SIC2: Securing Microcontroller Based IoT Devices with Low-cost Crypto Coprocessors

In this paper, we explore the use of microcontrollers (MCUs) and crypto coprocessors to secure IoT applications, and show how developers may implement a low-cost platform that provides protects private keys against software attacks. We first demonstrate the plausibility of format string attacks on the ESP32, a popular MCU from Espressif that uses the Harvard architecture. The format string attacks can be used to remotely steal private keys hard-coded in the firmware.
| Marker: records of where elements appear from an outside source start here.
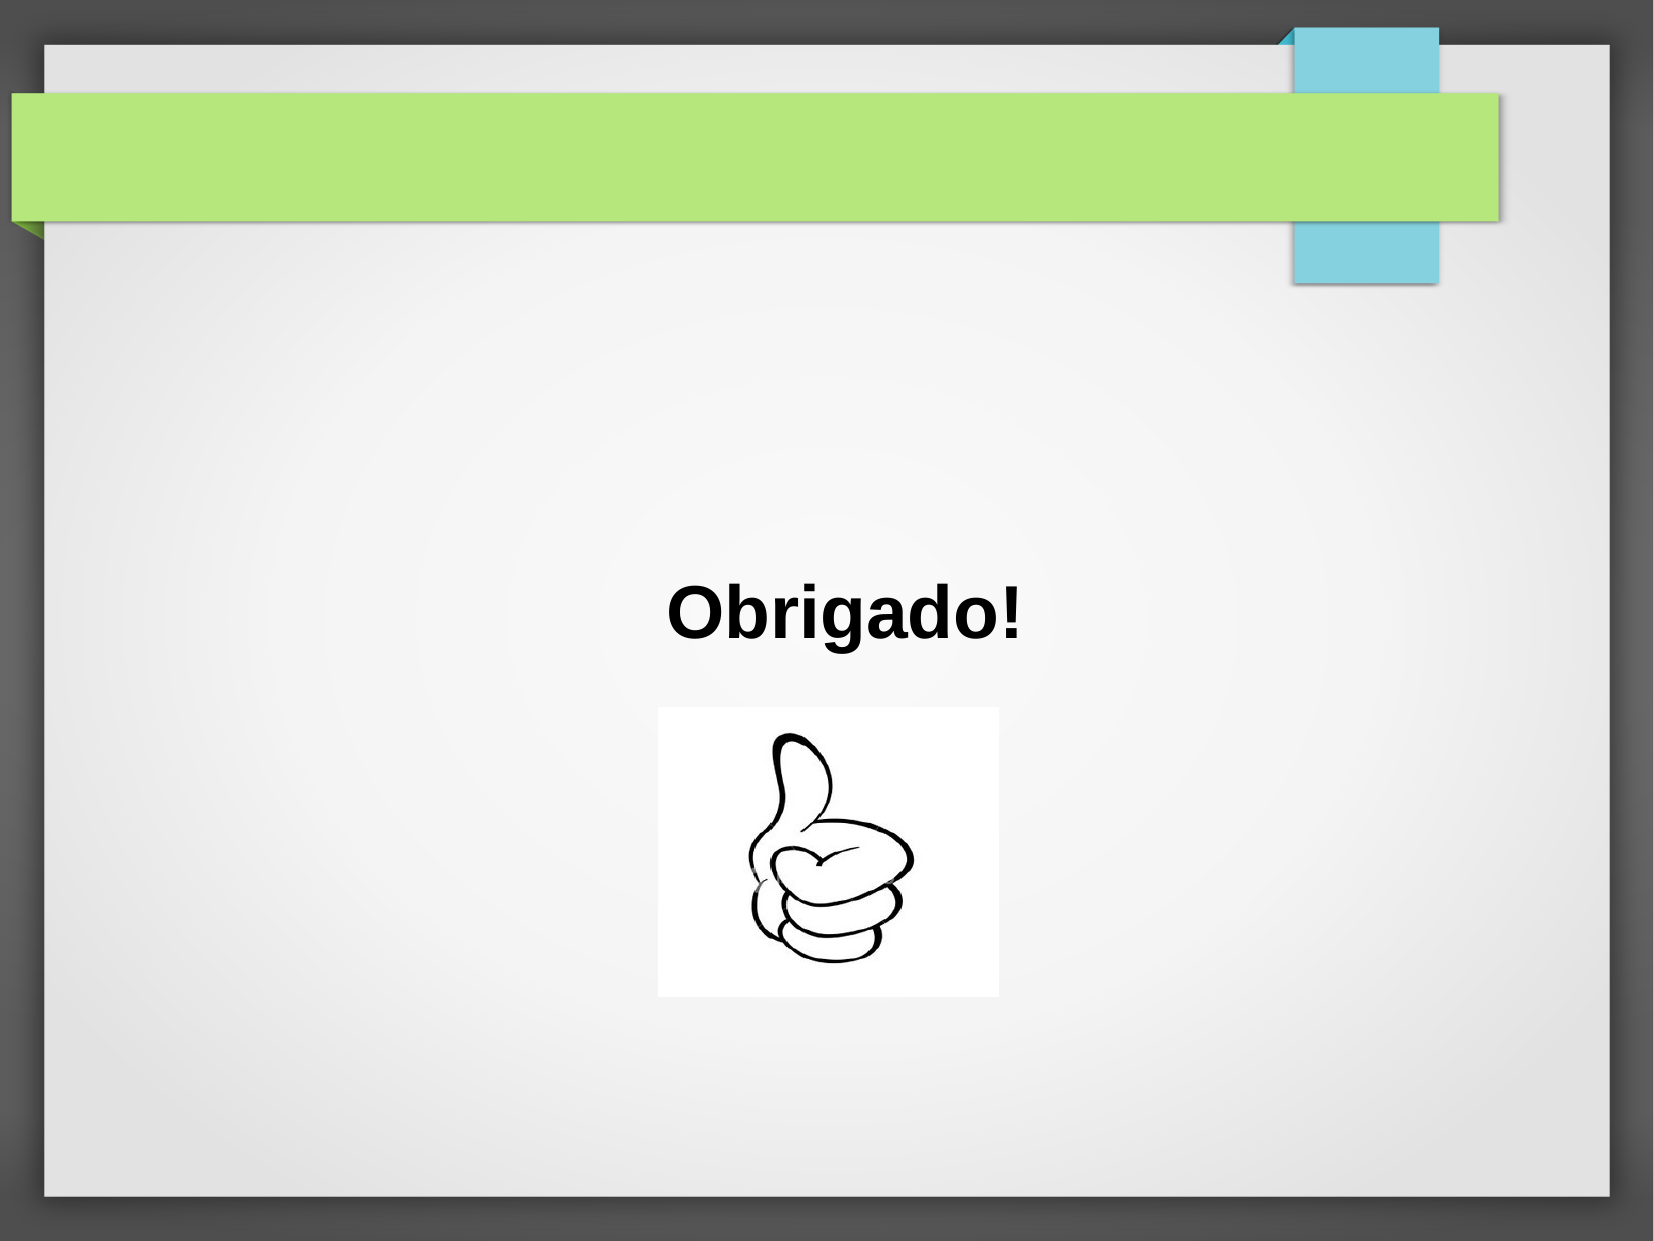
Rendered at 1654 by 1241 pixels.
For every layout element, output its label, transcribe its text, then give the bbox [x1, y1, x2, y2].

picture [0, 0, 1654, 1241]
list Obrigado! [82, 343, 1538, 1063]
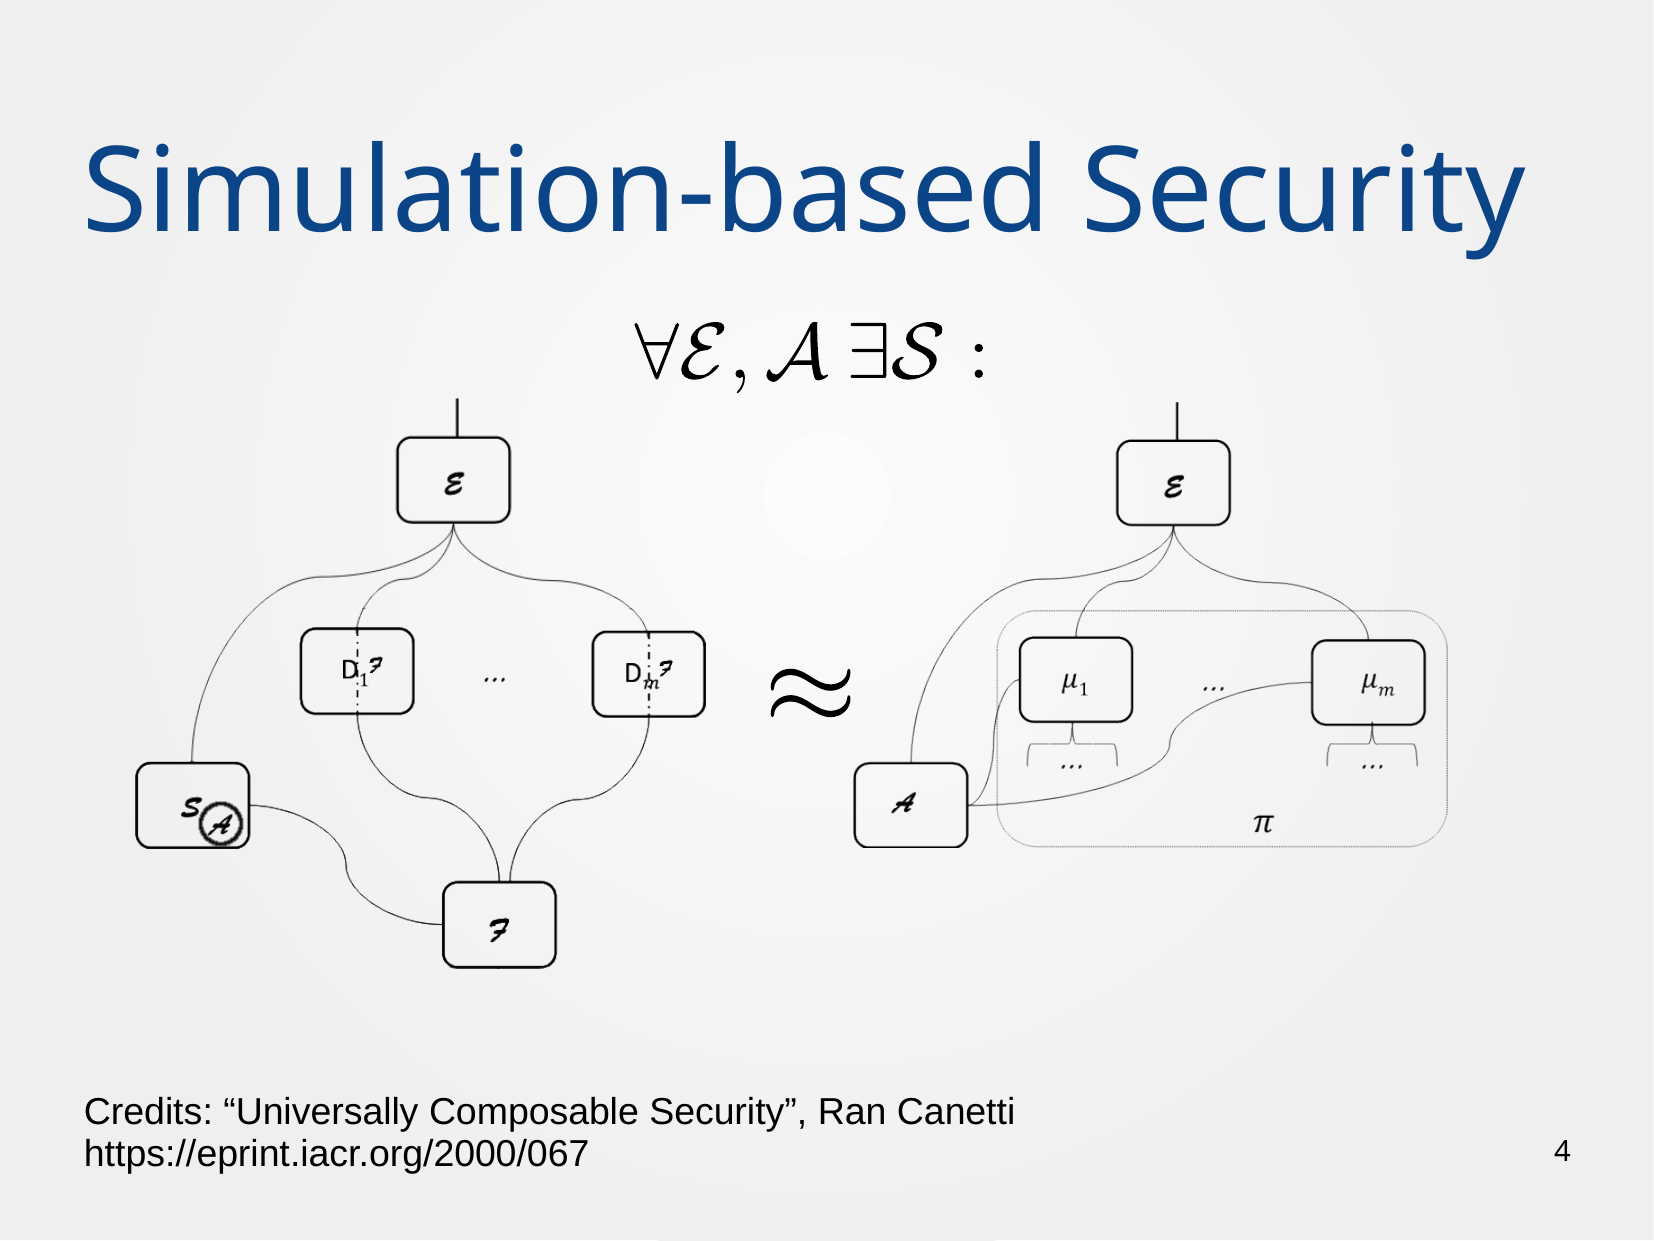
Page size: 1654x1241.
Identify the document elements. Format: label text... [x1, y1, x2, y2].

text_box Credits: “Universally Composable Security”, Ran Canetti https://eprint.iacr.org/2000/067 [69, 1083, 1046, 1183]
picture [759, 401, 1448, 848]
picture [135, 322, 990, 969]
title Simulation-based Security [82, 9, 1572, 267]
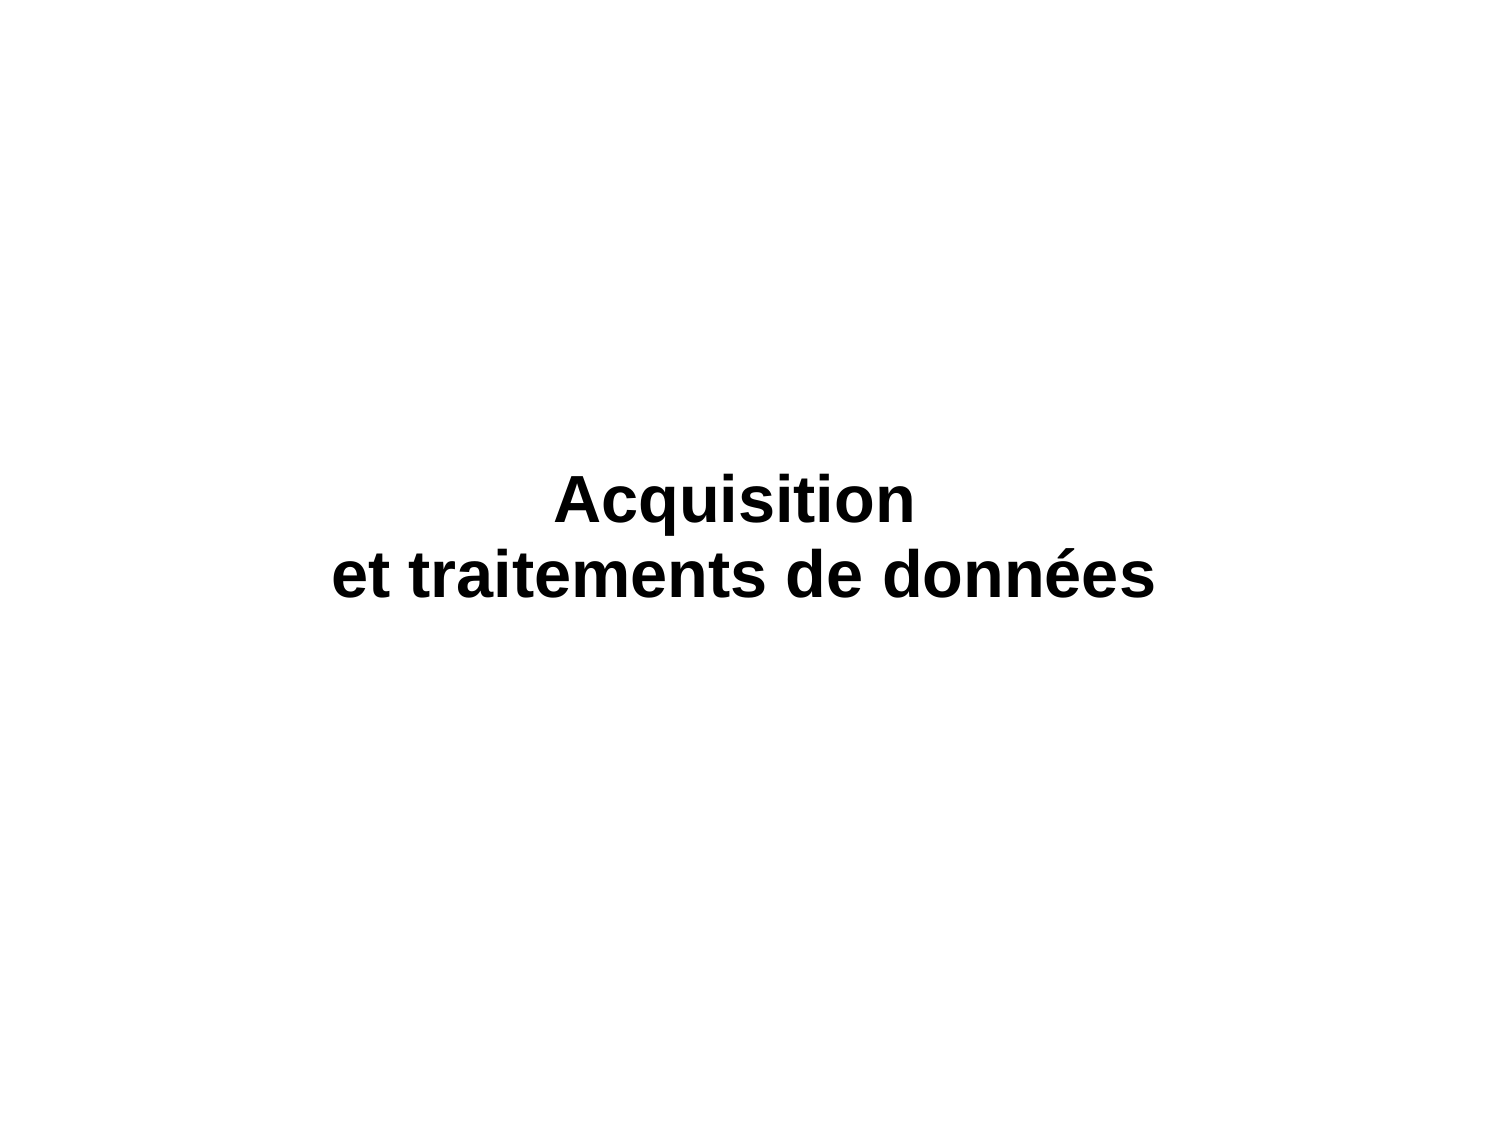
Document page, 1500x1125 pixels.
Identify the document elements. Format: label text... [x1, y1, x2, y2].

text_box Acquisition et traitements de données [11, 454, 1477, 620]
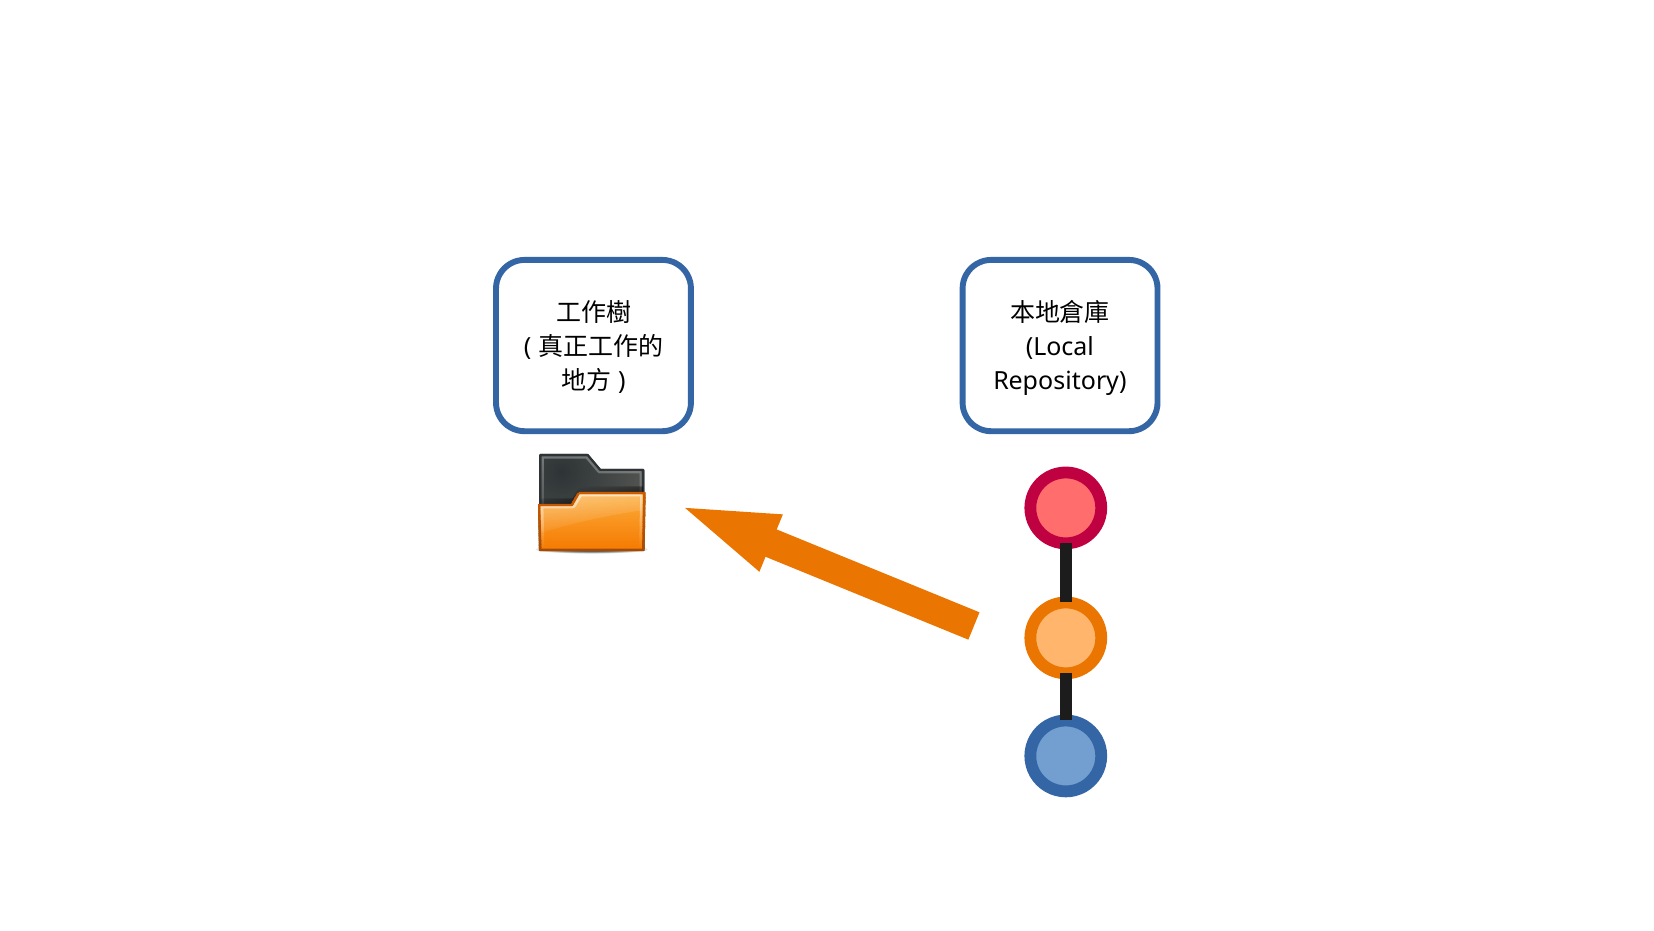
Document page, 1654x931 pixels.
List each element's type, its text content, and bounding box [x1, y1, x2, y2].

text_box [1030, 720, 1102, 792]
text_box 本地倉庫 (Local Repository) [962, 259, 1158, 432]
picture [534, 444, 650, 560]
text_box [1030, 602, 1102, 673]
text_box [1030, 472, 1102, 543]
text_box 工作樹 (真正工作的地方) [496, 259, 691, 432]
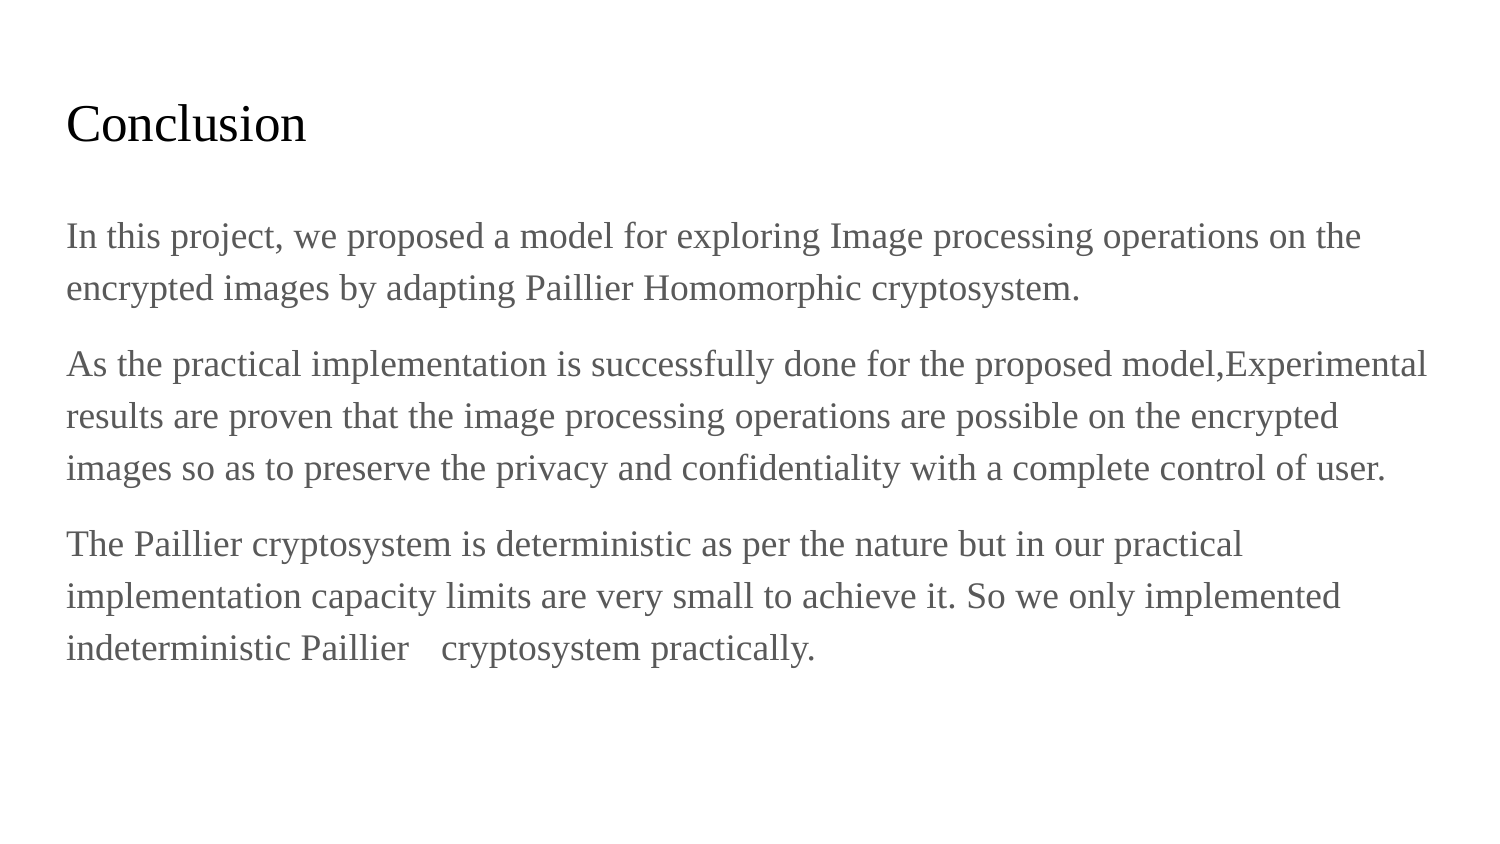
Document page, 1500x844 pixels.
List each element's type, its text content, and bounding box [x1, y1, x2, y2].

list In this project, we proposed a model for exploring Image processing operations on the encrypted images by adapting Paillier Homomorphic cryptosystem. As the practical implementation is successfully done for the proposed model,Experimental results are proven that the image processing operations are possible on the encrypted images so as to preserve the privacy and confidentiality with a complete control of user. The Paillier cryptosystem is deterministic as per the nature but in our practical implementation capacity limits are very small to achieve it. So we only implemented indeterministic Paillier cryptosystem practically. [51, 189, 1449, 750]
title Conclusion [51, 72, 1449, 167]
We then present a framework termed SIC2 (Securing IoT with Crypto Coprocessors), for secure key provisioning that protects end users' private keys from both software attacks and untrustworthy manufacturers. As a proof of concept, we pair the ESP32 with the low-cost ATECC608A cryptographic coprocessor by Microchip and connect to Amazon Web Services (AWS) and Amazon Elastic Container Service (EC2) using a hardware-protected private key, which provides the security features of TLS communication including authentication, encryption and integrity. We have developed a prototype and performed extensive experiments to show that the ATECC608A crypto chip may significantly reduce the TLS handshake time by as much as 82% with the remote server, and it may lower the total energy consumption of the system by up to 70%. Our results indicate that securing IoT with crypto coprocessors is a practicable solution for low-cost MCU based IoT devices.